Turning the compost is something most people with a garden and a compost pile do, as many believe it is necessary for one reason or another. Turn, turn, turn, has become the mantra of composters worldwide. But is it really necessary? We will take a look at what’s what.
Much of compost’s current popularity in the West can be attributed to the work of Sir Albert Howard, who wrote An Agricultural Testament (1943) and several other works on aspects of what has now become known as organic agriculture. Sir Howard’s discussions of composting techniques focus on the Indore process of composting, a process developed in Indore, India. The two main principles underlying the Indore composting process include: 1) mixing animal and vegetable refuse with a neutralizing base, such as agricultural lime; and 2) managing the compost pile by physically turning it.
A large industry has emerged from this philosophy, one which manufactures expensive and elaborate compost turning equipment, and a lot of money, energy, and expense goes into making sure compost is turned regularly. To some composters, the notion that compost doesn’t need to be turned at all is utter blasphemy. Compost needs to be turned…. Or does it….? In fact, it does not, especially if you’re a backyard composter. The perceived need to turn compost is one of the myths of composting.
Turning compost can potentially be beneficial for four basic purposes.
- Turning is supposed to add oxygen to the compost pile, which is beneficial for the aerobic microorganisms. We are told that if we do not turn our compost, it will become anaerobic and smell bad, attract rats and flies.
- Turning the compost ensures that all parts of the pile are subjected to the high internal heat, thereby ensuring total pathogen death, and yielding a hygienically safe, finished compost.
- The more we turn the compost, the more it becomes chopped and mixed, and the better it looks when finished, rendering it more marketable.
- Frequent turning can speed up the composting process.
As most backyard composters don’t actually market their compost, most could care less if it’s finely granulated or somewhat coarse. Also most have reason to be in a hurry. So we can eliminate the last two reasons for turning compost right away. Now let us take a closer look at the first two.
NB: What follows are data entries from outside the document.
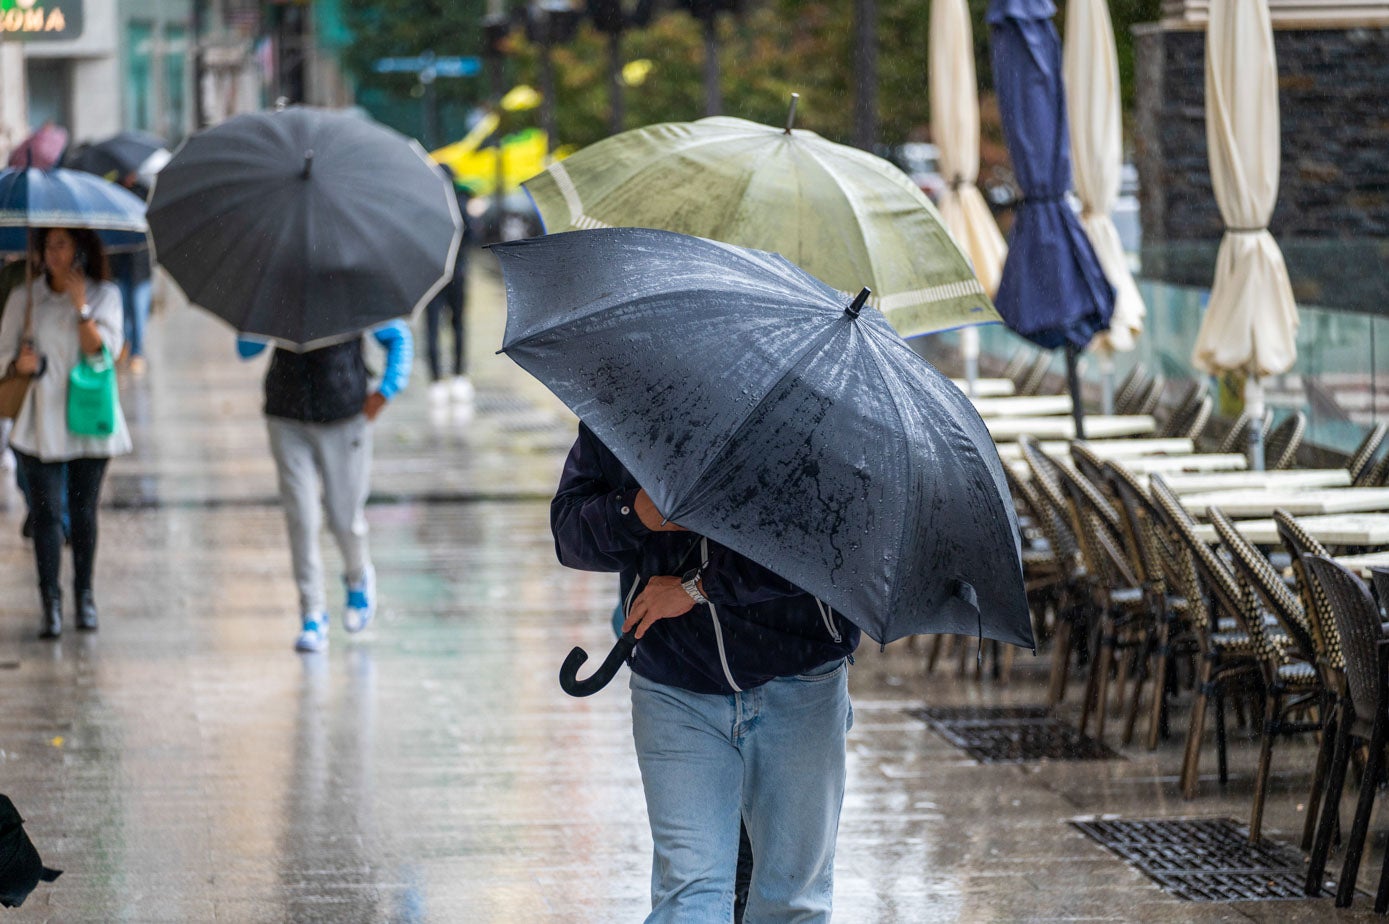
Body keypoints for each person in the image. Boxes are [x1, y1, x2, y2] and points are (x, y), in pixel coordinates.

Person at [551, 422, 859, 923]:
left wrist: (699, 586)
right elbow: (569, 534)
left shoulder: (813, 411)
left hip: (800, 678)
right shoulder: (626, 405)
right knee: (688, 896)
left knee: (791, 901)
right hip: (674, 683)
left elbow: (828, 540)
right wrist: (638, 513)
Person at [237, 320, 412, 652]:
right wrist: (267, 321)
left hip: (345, 415)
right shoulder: (276, 286)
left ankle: (358, 576)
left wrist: (386, 390)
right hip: (286, 417)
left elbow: (398, 338)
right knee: (302, 519)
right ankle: (312, 613)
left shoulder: (353, 283)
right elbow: (246, 350)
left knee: (344, 517)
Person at [0, 227, 130, 638]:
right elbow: (3, 353)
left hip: (88, 422)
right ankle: (50, 603)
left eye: (61, 244)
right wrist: (18, 365)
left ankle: (84, 596)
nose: (52, 254)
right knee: (45, 516)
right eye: (47, 245)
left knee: (84, 513)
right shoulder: (25, 297)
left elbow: (103, 353)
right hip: (39, 423)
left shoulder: (105, 295)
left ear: (80, 247)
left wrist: (81, 308)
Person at [424, 165, 474, 409]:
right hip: (456, 273)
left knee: (433, 328)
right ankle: (458, 375)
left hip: (433, 274)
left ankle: (436, 381)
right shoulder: (459, 200)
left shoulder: (425, 202)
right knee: (458, 325)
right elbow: (475, 235)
Aeration is a necessity for aerobic compost. There are numerous ways to aerate a compost pile. One is to force air into or through the pile using fans, which is common at large-scale composting operations, where air is forced from under the compost piles. The air seeps into the organic mass keeping it aerated. However, this air flow is more often than not used to reduce the temperature of the compost. Forced aeration is never needed of the backyard composter, and is limited to large scale composting operations where the piles are so big they can smother themselves if not subjected to forced aeration.
Aeration can also be achieved by poking holes a few in the compost pile. This seems to be popular among some backyard composters and is far less labor intensive as turning. Another largely ignored method is to build the pile so that air spaces are trapped in the compost. This is done by using coarse materials in the compost, such as hay, straw, weeds, and the like. When a compost pile is properly constructed, no additional aeration will be needed.
Good compost can be made without turning by hand if the materials are carefully layered in the heap which is well-ventilated and has the right moisture content.
This is especially true for “continuous compost,” which is different from “batch compost.” Batch compost is made from a batch of material that is composted all at once. Backyard composters produce organic residues daily, a little at a time, and rarely, if ever, in big batches. Therefore, continuous composters add material continuously to a compost pile, usually by putting the fresh material on the top. This causes the thermophilic activity to be in the upper part of the pile, while the thermophilically “spent” part of the compost sinks lower and lower to be worked on by fungi, earthworms and lots of other organisms.
Turning continuous compost dilutes the thermophilic layer with the spent layers and can quite abruptly stop all thermophilic activity.
Researchers report that, “Oxygen concentration measurements taken within the windrows (a windrow is a long, narrow pile of compost) during the most active stage of the composting process, showed that within fifteen minutes after turning the windrow, supposedly aerating it, the oxygen content was already depleted.”
Other researchers compared the oxygen levels of large, turned and unturned compost piles, and have come to the conclusion that compost piles are largely self-aerated. “The effect of pile turning was to refresh oxygen content, on average for only about 1.5 hours (above the 10% level), afterwhich it dropped to less than 5% and in most cases to 2% during the active phase of composting . . . Even with no turning, all piles eventually resolve their oxygen tension as maturity approaches, indicating that self-aeration alone can adequately sustain the composting process . . . In other words, turning the piles has a temporary influence on oxygen levels.